I will. Unless you are exceptionally well trained and maintain the same level of training performance as the Israelis who use this practice, then the Israeli example is without merit.
Reading that @SUBJ immediately brought to mind the short piece of security video that circulated last year from the incident where, as the shop owner fumbled trying to rack the slide to load a round into the empty chamber, the thief shot & killed both him and his son.
In the late '70s I trained myself to be comfortable and competent to carry my Colt Combat Commander .45 Cocked & Locked so, no ... I actually feel about this as does bdickens.
I worked with plenty of Israelis. And none of them carried with an empty chamber. Maybe it was a training procedure awhile back and it has just perpetuated on the internet.
You have to do what is comfortable for you. If carrying with an empty chamber is what you feel safe with, go for it. Go into that mind set knowing you are at a serious disadvantage if you were in a need to use your firearm. You are not always going to have a free hand to rack your slide and chamber that first round.
I used to carry my firearms with an empty chamber back when I first started. This gave me the chance to see if my holster had any snag points that could pull my trigger during holstering/unholstering. After awhile of carrying empty chamber and never having a trigger pulled in a holster I started carrying +1 (in the chamber).
I bet all here have read and seen the movie about the Mossad and how they 'took out the trash' after the Munich Olympic attack on the Israeli athletes.
But do note that even if that technique is dead and gone ,when it was used = the Mossad did tens of thousands of repetitions to OWN that technique.
A close friend of mine was in the U.S. military at the time and he was carrying an issued 1911,and NO ROUNDS in his chamber.

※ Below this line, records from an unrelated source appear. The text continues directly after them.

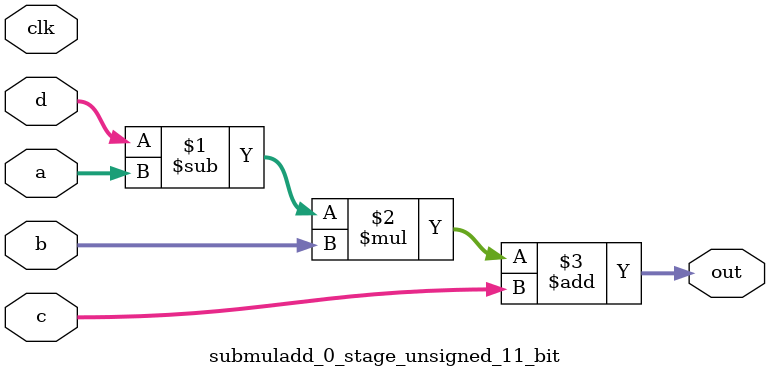
<source format=sv>
(* use_dsp = "yes" *) module submuladd_0_stage_unsigned_11_bit(
	input  [10:0] a,
	input  [10:0] b,
	input  [10:0] c,
	input  [10:0] d,
	output [10:0] out,
	input clk);

	assign out = ((d - a) * b) + c;
endmodule

</source>
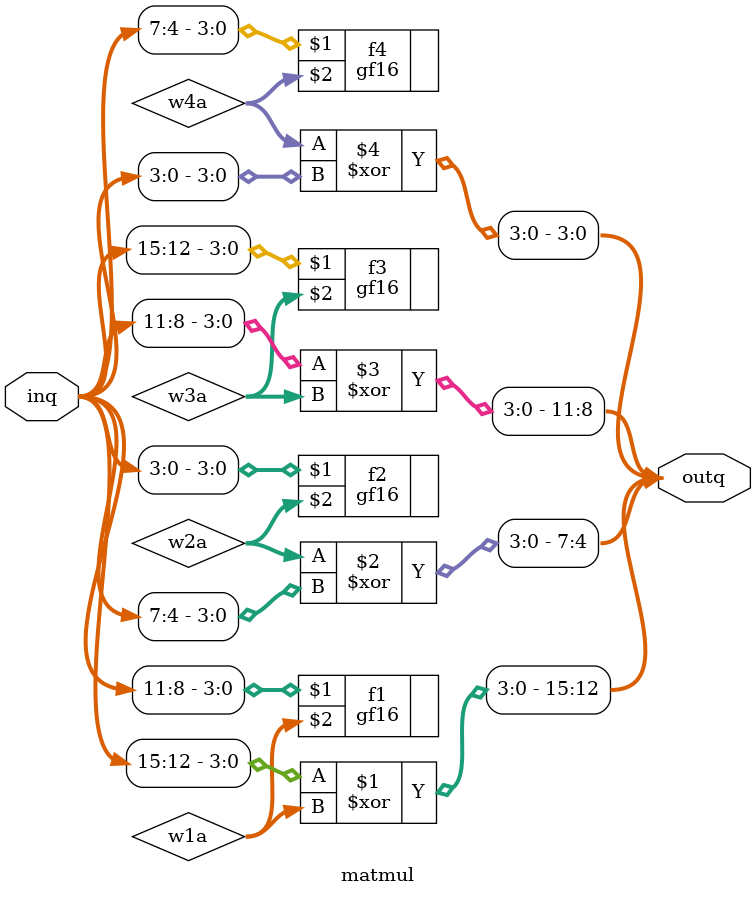
<source format=v>
module matmul(inq,outq);
input [15:0] inq;
wire[3:0] w1a,w2a,w3a,w4a;
output [15:0] outq; 

gf16 f1(inq[11:8],w1a);
gf16 f2(inq[3:0],w2a);
gf16 f3(inq[15:12],w3a);
gf16 f4(inq[7:4],w4a);
assign outq[15:12] = (inq[15:12]) ^ (w1a);
assign outq[7:4] = (w2a) ^  (inq[7:4]) ;
assign outq [11:8] = (inq[11:8]) ^ (w3a) ;
assign outq [3:0] = (w4a) ^ (inq[3:0]) ;
endmodule
</source>
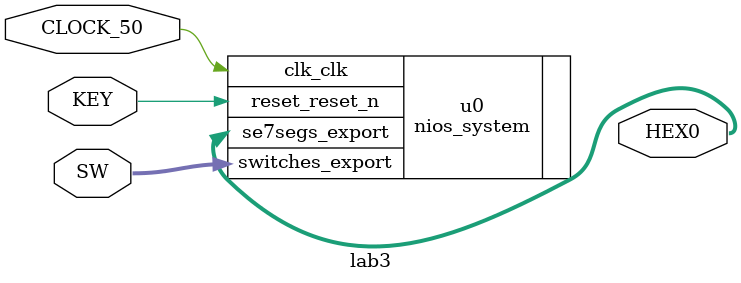
<source format=v>
module lab3 (CLOCK_50,SW,KEY,HEX0);

input CLOCK_50;
input [7:0] SW;
input [0:0] KEY;
output [6:0] HEX0;



nios_system u0
 (
        .clk_clk         (CLOCK_50),         //      clk.clk
        .reset_reset_n   (KEY),   //    reset.reset_n
        .switches_export (SW), // switches.export
        .se7segs_export  (HEX0)   //  se7segs.export
  );
  
  endmodule  
</source>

So he trained for many hours and thousands of repetitions to be able to draw that 'empty gun' and using his holster and ONE HAND = rack the slide and bring that 'hammer' to full usage.
When I was a kid, I felt perfectly safe being a passenger in the 1953 Ford. No safety belts, the seats would have torn off the floor in an accident, further crushing the occupants against a hard metal dash. Those older vehicles were death traps in collisions, but, I felt safe.
Now I won't drive any distance further than the parking lot without wearing my safety belt. Recently, I am feeling less safe about a vintage vehicle, 1972. Originally it has lap belt, but I installed after market shoulder belts. Shoulder belts were an option at the time, but it did have the bracket for a shoulder belt. I was feeling much safer till I talked to a Ford engineer. He joined Ford in 1961 and worked on a number of things, including safety belts, till he retired. When I asked him about the safety of vintage belt systems, he made the statement that the mounts would probably rip out in a collision. Standards for safety systems were very weak back then. And that included seat mounting. Vintage seats often ripped from the floor in an accident.
I always wore a motorcycle helmet and I never felt safe riding without one. Depending on the state, I see lots of motorcycle riders without helmets. They feel safe without one. Some of them really push the edge, and lose. Indian Larry was an amazing custom motorcycle maker, did not wear a helmet, and often performed a risky stunt on the seat of his motorcycle. There are lots of pictures of him, standing fully erect, arms out, on the seat of his moving motorcycle. In 2004 Larry fell off and hit his head on the pavement. Larry is no longer with us. I have no doubt, he felt his stunt was safe.
Just search for accidental discharges, and it is surprising how many striker fired systems have accidental discharges. Many of the firearms depend on the holster to keep the gun from discharging, when the holster fails, owners get shot.
Risk is real, it can be quantified, if the data is there, but in the final analysis, individual's attitudes towards risk is highly variable. If you are receiving advice from a guy who thinks it is safe to drive a motorcycle without a helmet, and it is perfectly OK to stand on the seat when it is moving, that individual has a high threshold for risk. Might be higher than yours. If you don't feel safe with that pistol, find one you do feel safe.